Inside all was dark, the inside of an egg, perfectly sealed. The woman held me firm, by arm and throat both, and while I glimpsed her eyes in the darkness—crimson the way a summer berry may be—it was the froth of fabric around her throat which took my breath and rendered me unable to struggle.

The figure-eight folds of lace were flawlessly white; no dye, no colored starch. At each crest, a ruby gleamed. In each valley, seed pearls pooled. The pearls seemed to hover above her still chest, while the rubies drew in just enough of the day’s light to illuminate her jaw with a faint blush her own body would never manufacture.

In July, The Great Isolation: Colorado Creativity in the Time of the Pandemic contained my short story, "This Is Not a Love Song." The story won second place in a contest from Western University. Colorado residents could submit work for said contest, to focus on isolation in the time of...the pandemic, hmm. I wrote this when I was broken-hearted, which you could say about almost all of my work.

You, recurring image.

You skitter across and through everything I love, everything I do. Though you have gone, you remain, and I remain, and so I watch (waiting is weakness, they say, and they are wrong). I stare at the sunlit shadows moving across the walls and you--and you.

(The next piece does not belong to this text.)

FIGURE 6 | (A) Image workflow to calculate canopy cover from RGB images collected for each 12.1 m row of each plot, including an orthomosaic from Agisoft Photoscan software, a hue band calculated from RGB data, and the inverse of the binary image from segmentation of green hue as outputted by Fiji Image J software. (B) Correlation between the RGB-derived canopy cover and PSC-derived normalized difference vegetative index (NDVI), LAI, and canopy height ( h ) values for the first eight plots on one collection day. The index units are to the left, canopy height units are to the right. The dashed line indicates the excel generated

You in shadow and you in sun. Barefoot and long-shadowed in summer. So tall you brought me bouquets of clouds--altocumulus stratiformis duplicatus, noctilucent, stratospheric nacreous. Wrapped tight and hunched in winter--

In Octobler (that's right), Vernacular Books published the Evil in Technicolor anthology, which includes my story, "Blue Hole, Red Sea." It is a terrifying deep dive into a hole in the floor of the ocean, opening into treasures and horrors untold.

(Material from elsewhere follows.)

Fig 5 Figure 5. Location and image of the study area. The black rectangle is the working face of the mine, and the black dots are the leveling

The new sea was warmer, saltier. The water was like silk across her skin—bare skin, her wetsuit stripped away as if it had never existed. The salt water buoyed her up and up, as if she were in a balloon, and when she surfaced, it was an unfamiliar landscape that greeted her. She knew she was beneath the Mediterranean, safely wrapped in diving gear, and yet her eyes told her otherwise, for the land rose and fell in sandy, caramel hues everywhere. The sea around her was perfectly still, not shot through with fish. Before her in the sea spread a great darkness, a hole that bored into the water itself and vanished. And beneath the water, a whisper. A word she could not quite make out.

When editor Joe M. McDermott invited me to the project, I was wishy-washy. I was in a bad spot. Writing, was that a thing I even did any more? The anthology was also meant to help out writers who were struggling during the COVID-19 pandemic--was that me? Well, my day job is absolutely still on hold, so yes. I remain grateful for the invitation, because this story was a lot of fun to write. Even if editors have told me I don't write horror.

The last thing I will probably see published this year is "The Witch and the Werewolf," which is utterly contrary to everything I usually write. It's an absolutely sweet Christmas romance between a witch and a werewolf (you don't say). She's Riz, he's Bean, and together, they solve mysteries! Who doesn't love some rice and beans. Happy Howlidays is an anthology from Paramour Ink, containing stories set in the same small Vermont town. Come to Bones Hollow this holiday season! My thanks to Lex Hunter for inviting me.

And I think that's all she wrote. Sorry. I had to. It's 2020.

P.S. Someone said I should mention that I drafted a new novel this year. I did, it's not wrong. It was the first book I've written since Folley/Mallory, so it took some brain power. Now, the agent search begins. Again. Fingers crossed. Again.